Now we could imagine a future in which we get enough features (eg a byte type) to implement mem::discriminant in MIR. In that case, we might want to optimize

x == E::B

into

(x as [byte; 2]) == [0, 1]

But if we guarantee that u8 in A is not read by the mem::discriminant call, then this optimization is incorrect. LLVM also won't be able to do it either, because it won't know that the read of the second byte can be hoisted out of first_byte == 0 condition. This, by the way, is why the UnsafeCell distinction is important. Because if we replace u8 with UnsafeCell<u8> we can no longer do this optimization

What all this means is that "the niche is partially occupied" would be an insufficient description of the requirements (assuming we want to enable this optimization). What we'd instead need is some condition that talks about the use of a field's bytes in conjunction with the niche in another field

RalfJung commented 2 years ago

What are the benefits of this though?

It's the least amount of UB we can have. That's IMO the default state and any extra UB needs justification. :)

I am not convinced that special-casing UnsafeCell in the safety contract of this operation is a good idea -- it is quite complicated, and it is still not enough ti justify what current codegen does. (UnsafeCell<!> is still uninhabited, but if I understand your proposal then it would be allowed to ask for its discriminant.)

JakobDegen commented 2 years ago

What are the benefits of this though?

It's the least amount of UB we can have. That's IMO the default state and any extra UB needs justification. :)

I am not convinced that special-casing UnsafeCell in the safety contract of this operation is a good idea -- it is quite complicated, and it is still not enough ti justify what current codegen does. (UnsafeCell<!> is still uninhabited, but if I understand your proposal then it would be allowed to ask for its discriminant.)

This last part is a good point, and I'm not sure what the best strategy for proceeding with it is. But my point above still stands. There are real (and probably non-trivial) optimizations that require us to read possibly anything that is not behind an UnsafeCell. What would the alternative rule that allows the above optimization even be?

RalfJung commented 2 years ago

LLVM also won't be able to do it either, because it won't know that the read of the second byte can be hoisted out of first_byte == 0 condition.

Actually it should be able to do that, since all our references are dereferencable.

JakobDegen commented 2 years ago

LLVM also won't be able to do it either, because it won't know that the read of the second byte can be hoisted out of first_byte == 0 condition.

Actually it should be able to do that, since all our references are dereferencable.

dereferenceable is not strong enough, since it's not enough to guarantee that the read doesn't race. See this example, where LLVM has to keep the select because the second load might have yielded poison (llc opts don't figure this out).

Edit: After more experimentation, this example is inconclusive because LLVM doesn't figure it out even with more metadata. Still though, I do think that dereferenceable is not strong enough, since it does not guarantee that the read isn't racey

RalfJung commented 2 years ago

Races are not a concern, in LLVM a read-write race just means the read returns undef.

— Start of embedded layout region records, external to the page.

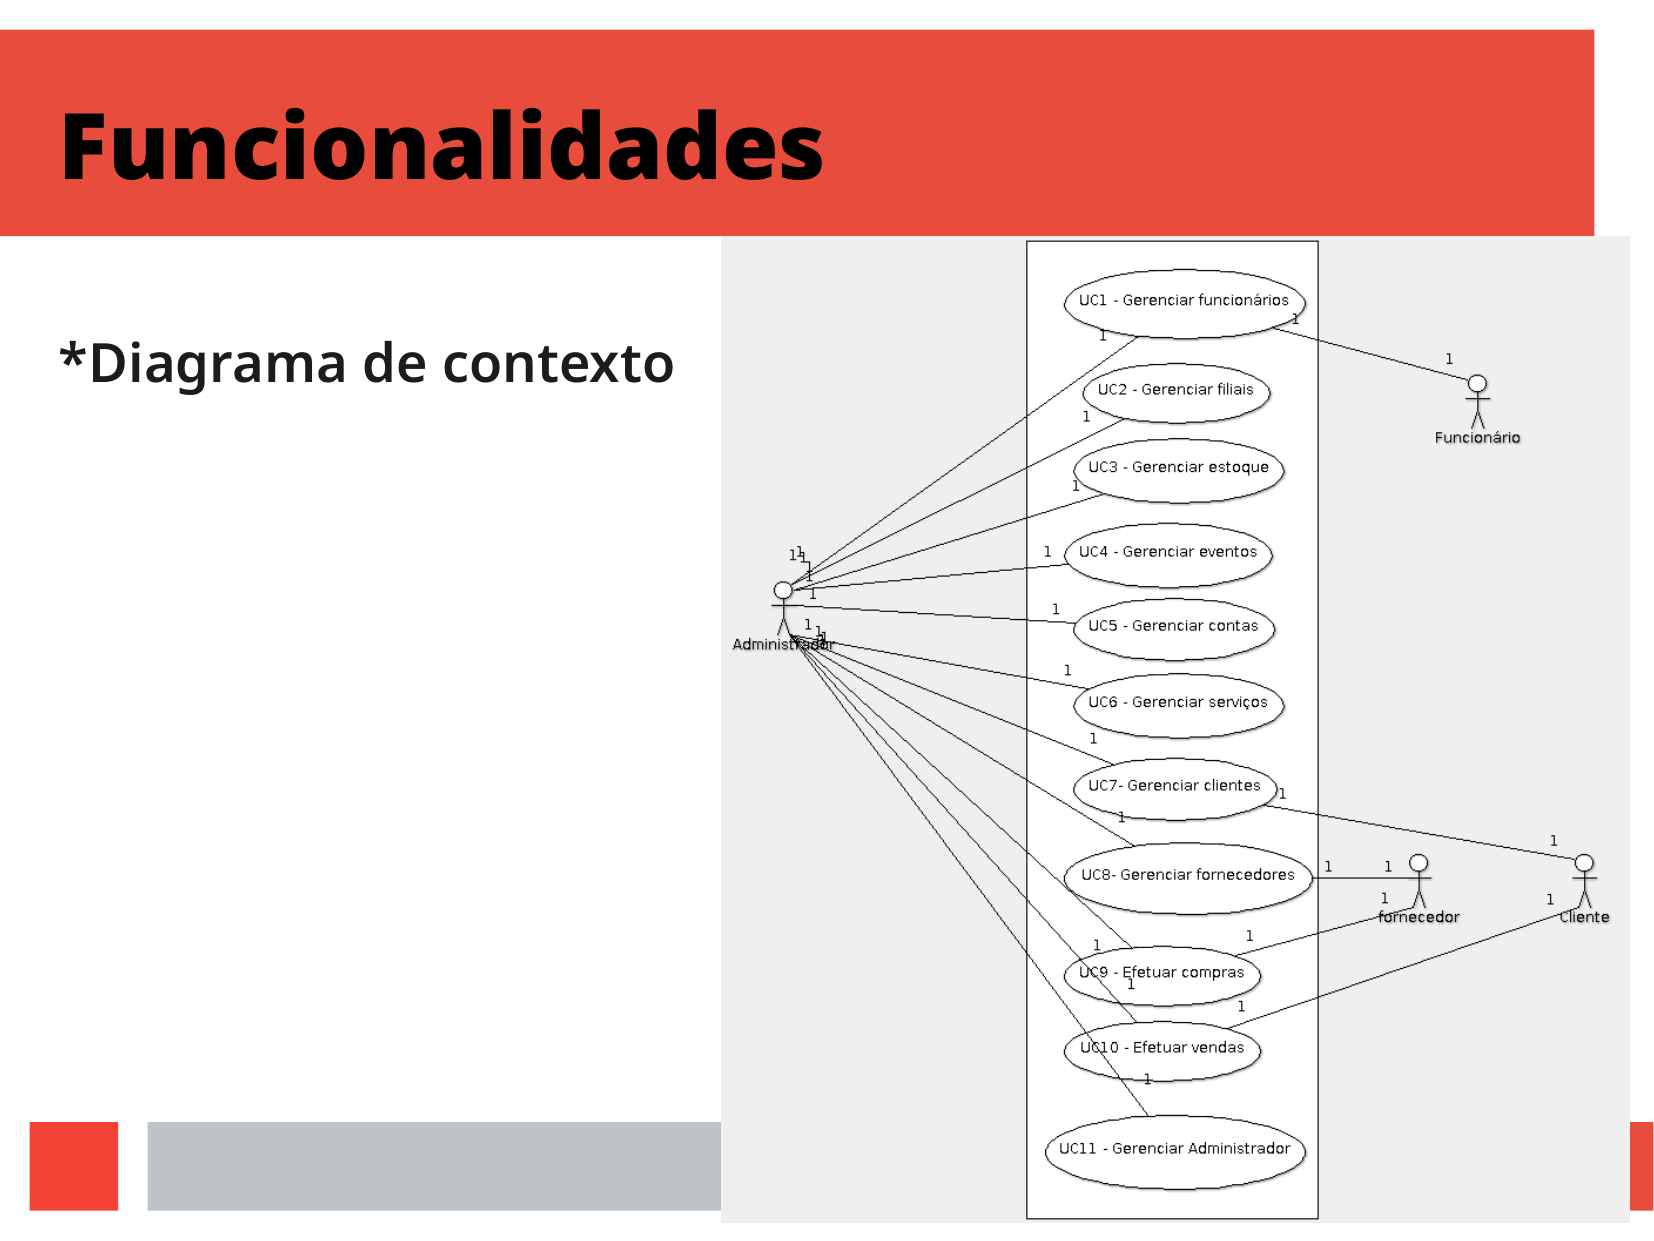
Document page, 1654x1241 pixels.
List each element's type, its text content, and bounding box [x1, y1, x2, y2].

title Funcionalidades [59, 59, 1595, 207]
list *Diagrama de contexto [59, 324, 1565, 1093]
picture [721, 236, 1630, 1223]
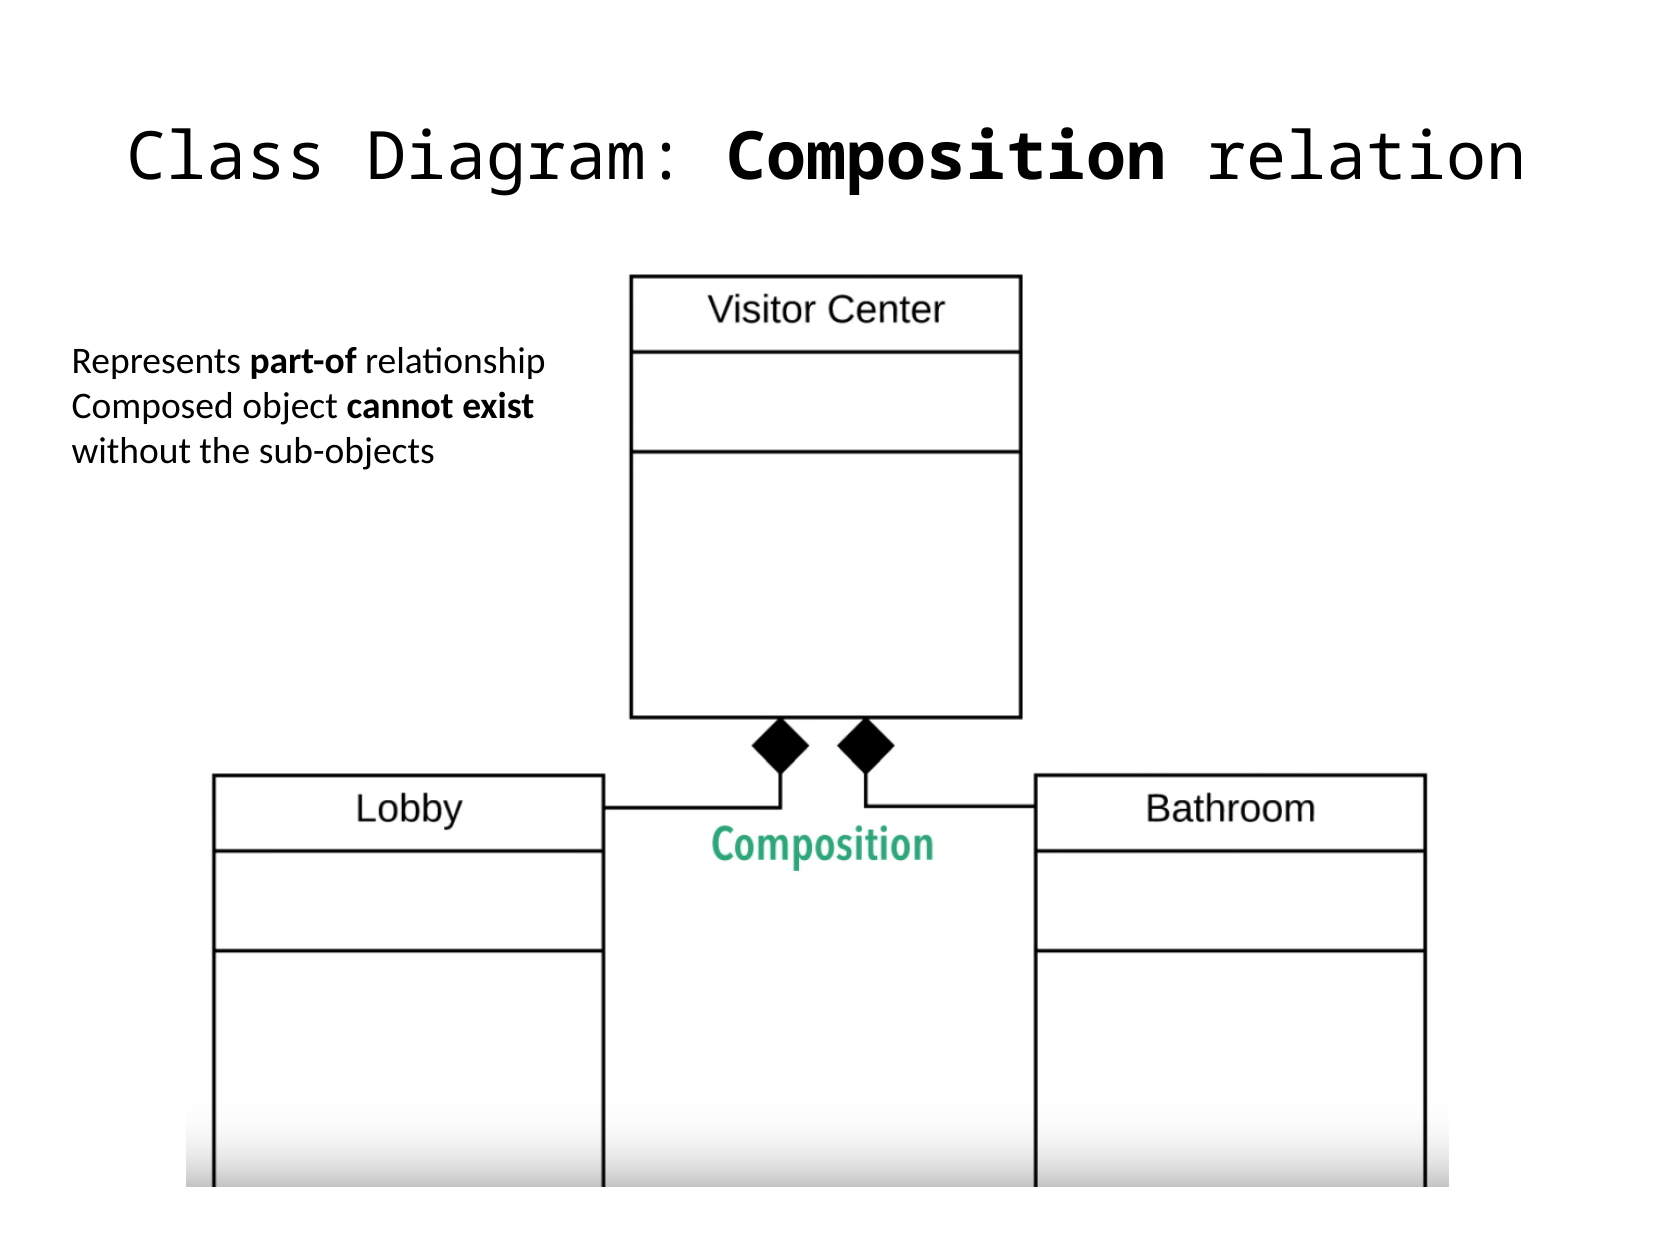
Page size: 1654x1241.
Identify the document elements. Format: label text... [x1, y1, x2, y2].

And yes LLVM might have to add a freeze to get around poison, but that's still very possible. (But I have no idea if it will actually do that. All I am saying is that it legally could.)

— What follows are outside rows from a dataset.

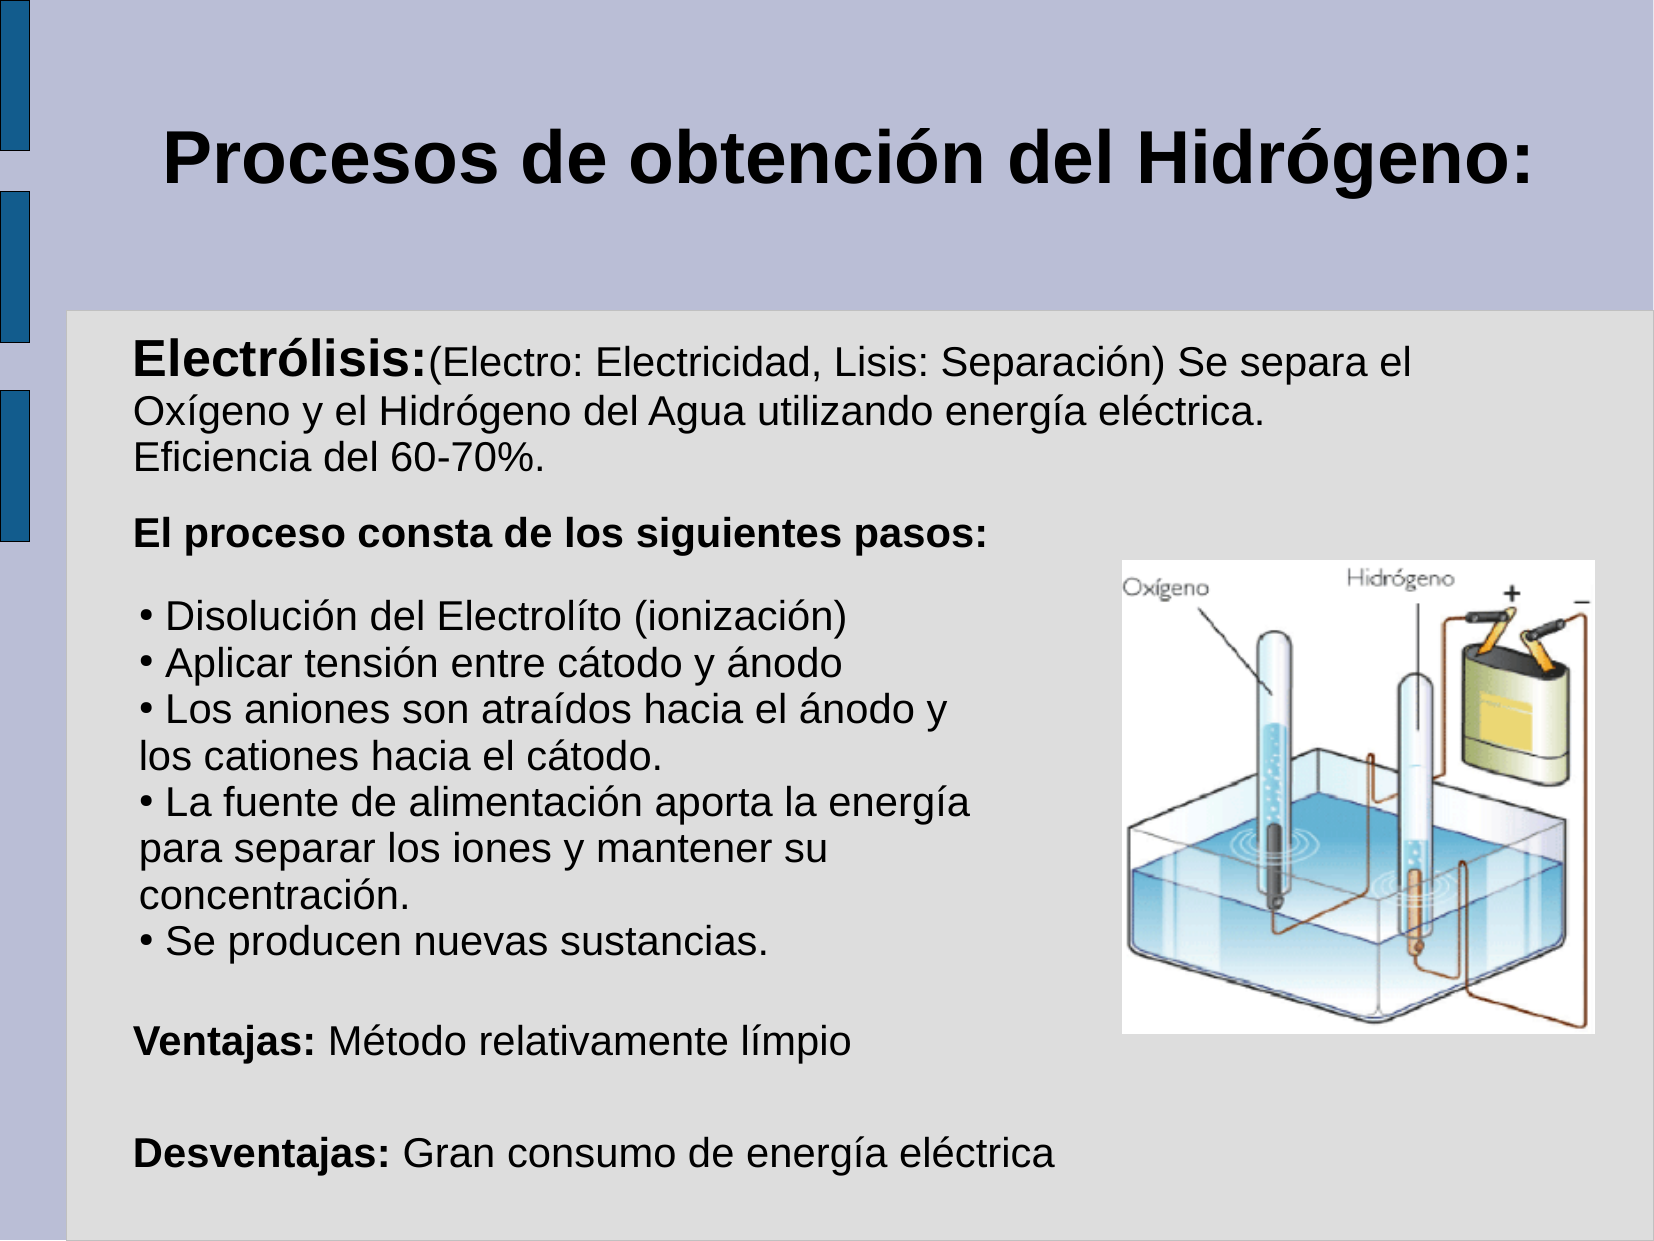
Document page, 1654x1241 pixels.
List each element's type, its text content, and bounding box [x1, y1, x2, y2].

picture [1122, 560, 1595, 1034]
text_box Procesos de obtención del Hidrógeno: [147, 107, 1625, 207]
text_box El proceso consta de los siguientes pasos: [118, 501, 1004, 591]
text_box Desventajas: Gran consumo de energía eléctrica [118, 1122, 1123, 1211]
text_box Electrólisis:(Electro: Electricidad, Lisis: Separación) Se separa el Oxígeno y el Hidrógeno del Agua utilizando energía eléctrica. Eficiencia del 60-70%. [118, 322, 1447, 490]
text_box Disolución del Electrolíto (ionización) Aplicar tensión entre cátodo y ánodo Los aniones son atraídos hacia el ánodo y los cationes hacia el cátodo. La fuente de alimentación aporta la energía para separar los iones y mantener su concentración. Se producen nuevas sustancias. [124, 585, 1010, 975]
text_box Ventajas: Método relativamente límpio [118, 1009, 1004, 1099]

JakobDegen commented 2 years ago

Races are not a concern, in LLVM a read-write race just means the read returns undef. And yes LLVM might have to add a freeze to get around poison, but that's still very possible. (But I have no idea if it will actually do that. All I am saying is that it legally could.)

Oh this is a good point about the races, I thought they returned poison instead of undef. Still though, ideally LLVM would be able to combine the two loads into one, and it can't do that by freezing the result of the places. It might be able to do it by freezing the load itself (or something equivalent)

RalfJung commented 2 years ago

Yeah, it can do the 2-byte load, freeze that, and then compare with [0, 1].